L’evoluzione sembra andare quindi nella direzione di abbandonare lo strumento, ma credo che non si tenga conto di una caratteristica fondamentale propria del cv: il curriculum non è importante solo nel contenuto, ma anche come contenitore. Il modo in cui ti presenti e cosa dici di te è fondamentale per fare la differenza. Selezionare le informazioni, scomporre, narrare, far emergere un filo conduttore nelle tante attività svolte, evidenziare alcune attitudini, sono azioni che aiutano il candidato a fare quella scrematura che dovrebbe favorire un giudizio personalizzato da parte di chi riceve il cv. È un lavoro di cesellatura, in cui lasciare le informazioni che riteniamo importanti pulendo da orpelli che tendiamo a fare. Il cv non è più la fiera delle vanità. Ormai è risaputo che non si deve “fare cose, vedere gente” per il solo gusto di aggiungere la figurina mancante e rendere colorito e variegato quel pezzo di carta.

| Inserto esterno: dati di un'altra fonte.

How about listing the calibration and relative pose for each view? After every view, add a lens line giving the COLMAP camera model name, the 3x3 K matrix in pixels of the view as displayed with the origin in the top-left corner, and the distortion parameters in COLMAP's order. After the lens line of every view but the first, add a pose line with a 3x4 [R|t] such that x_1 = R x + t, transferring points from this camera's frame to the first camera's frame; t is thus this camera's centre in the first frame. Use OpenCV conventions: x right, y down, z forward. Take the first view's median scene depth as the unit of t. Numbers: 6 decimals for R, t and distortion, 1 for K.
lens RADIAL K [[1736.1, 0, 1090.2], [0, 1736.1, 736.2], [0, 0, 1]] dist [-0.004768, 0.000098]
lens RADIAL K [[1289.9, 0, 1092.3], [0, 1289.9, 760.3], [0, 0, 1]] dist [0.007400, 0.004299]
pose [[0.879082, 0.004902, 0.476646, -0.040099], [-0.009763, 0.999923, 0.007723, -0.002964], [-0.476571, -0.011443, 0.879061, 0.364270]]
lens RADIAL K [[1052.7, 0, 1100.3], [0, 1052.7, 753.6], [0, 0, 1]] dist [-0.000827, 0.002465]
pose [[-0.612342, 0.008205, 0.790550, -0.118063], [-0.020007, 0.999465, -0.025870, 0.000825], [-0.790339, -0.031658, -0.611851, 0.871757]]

È solo il modo in cui tendiamo a vedere il cv che dovrebbe cambiare. Nella vecchia logica che vuole questo documento un mero elenco delle attività professionali e formative, non ha molto più senso, perché tutte queste informazioni posso essere trovate facilmente e velocemente sui social network o in un blog personale arricchite da varie e migliori componenti (interazioni e conferme di competenze da parte di altre persone del tuo network, confronto con altri profili, ecc.).
Se rinnoviamo il tutto attraverso un’attenzione grafica più personalizzata, un’azione di selezione e un modo nostro di riportare le competenze, possiamo leggere il curriculum come il risultato di un percorso di crescita ed essere apprezzato perché possiede quell’elemento straordinario che ci valorizza veramente in un mondo di curriculum europei.

Far emergere se stessi

Insomma dobbiamo metterci più anima. Così si vede cosa realmente sappiamo fare. Non importa se tu devi giocare con un’app per dimostrare alcune tue abilità all’azienda che vuole assumerti, o se devi presentare un progetto specifico (a prescindere dal fatto se sia un modello selettivo etico o meno), quello che realmente importa è la visibilità e l’importanza che dai alle tue cose e a come racconti di te.

Forse è per questo motivo che alla fine non penso che il cv sia un elemento destinato a morire. Quando ti ricapita l’opportunità di lavorare su te stesso creando la tua storia professionale e selezionando le parole che meglio si addicono affinché si continui a parlare di te?